Data Lakes were envisioned as the next generation of data warehouse where structured reporting and ad-hoc data streams can be curated into a single data store. The sad reality today is that many data lake initiatives failed to deliver desired results with the data lake turning into a a hodgepodge collection of multiple data sets and hence the term “data swamp”. This phenomenon was noticed early during the hype cycle and highlighted by Gartner in a series of articles addressing this issue.

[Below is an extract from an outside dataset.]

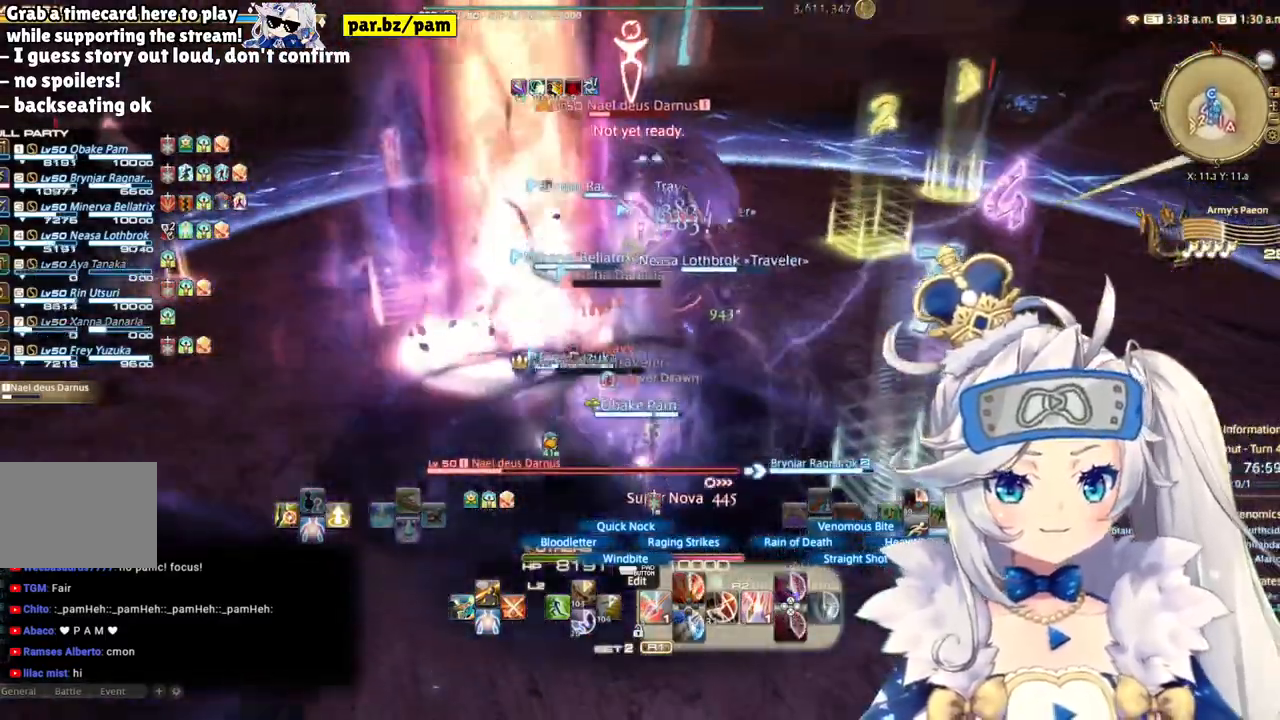
{"buttons": ["R2"], "left_stick": "right", "right_stick": "left", "events": [[67, "CIRCLE", "down"], [233, "CIRCLE", "up"], [317, "left_stick", "right"], [483, "right_stick", "left"]]}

Goal of a data lake was simple and envisaged to bridge the functionality gaps faced by analysts, business users and data scientists alike. Data lakes were envisioned as a single point of entry with full access control security and curated data to fulfill organizational wide needs. Two aspects of this architecture stood apart
- Support structured and un-structured data – Key benefit and seen as moving away from shackles of the constraints posed by traditional data warehouses
- Data Ingestion – Push methodology thereby decoupling source systems to staging layer and enable fully automated data integration pipelines as well as ad-hoc self service option to upload data
A Data lake environment was not restricted to one system that addresses all functionalities required. Typically, a simple data lake setup will have a Relational, NoSQL and BLOB storage types accompanied by a data ingestion layer to push data and analytics layer for processing.

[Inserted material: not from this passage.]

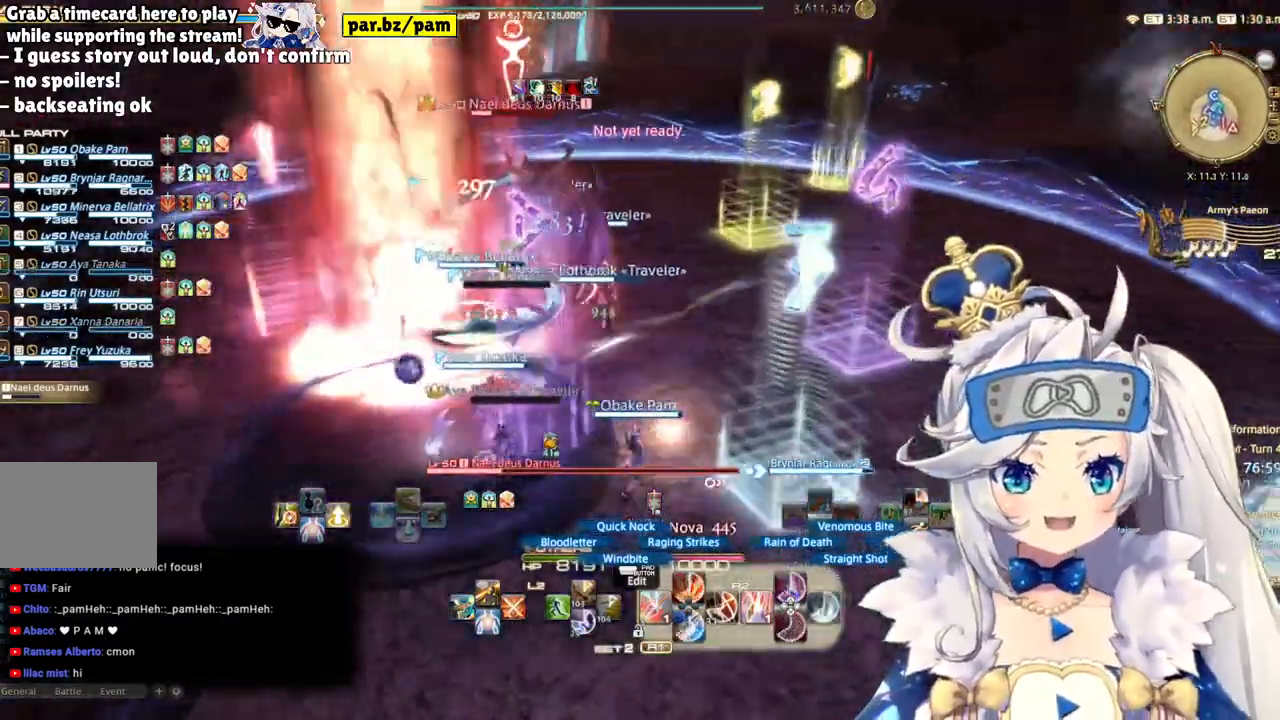
{"buttons": ["R2"], "left_stick": "up-right", "right_stick": "center", "events": [[167, "right_stick", "center"], [300, "CIRCLE", "down"], [467, "CIRCLE", "up"], [500, "left_stick", "up-right"]]}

The issue of data lake becoming a data swamp arise’s when the data model changes over time from reporting perspective. Data swamping” issue slowly seeps into the system leading to partially correct data sets thereby users lack trust in the final data set. Both entry points to the data lake i.e. Data Ingestion pipeline and user self service changes creep over time. Unlike traditional data warehouse environments, where any change is meticulously captured beforehand and propagated across layers, a data lake cannot implement such a mechanism.
One popular option emphasized in many requirements as well as offerings from many NoSQL vendors is the option to enforce a schema during write and read. Essentially the schema enforcement enables a NoSQL database to function similar to Relational database by forcing the data to be formatted, data type corrected and matched with fields before saving the data set.

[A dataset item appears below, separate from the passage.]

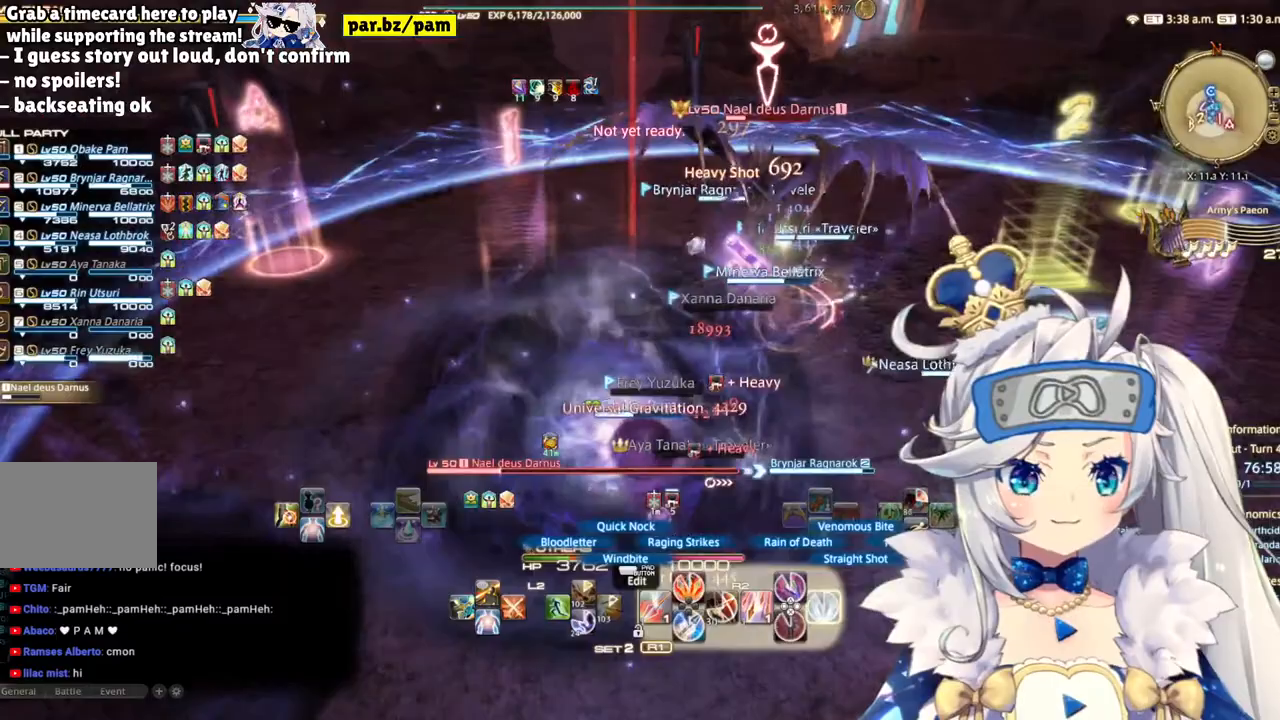
{"buttons": ["R2"], "left_stick": "down-right", "right_stick": "left", "events": [[150, "left_stick", "right"], [250, "right_stick", "left"], [333, "left_stick", "down-right"]]}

Schema enforcement goes against the principles of NoSQL databases wherein “schema on read” was only supported. In order to keep the legacy alive NoSQL vendors are providing partial schema enforcement where some parts of the data lake can have schema enforced whereas others can behave like traditional NoSQL database. (E.g. MongoDB provides the functionality at collection level, where two collections can co-exist with one collection having strict schema enforcement)
Schema enforcement for NoSQL is here to stay and it is a must have feature for all Data Architects designing at-scale analytical systems and removes many redundant features from Data Ingestion pipeline.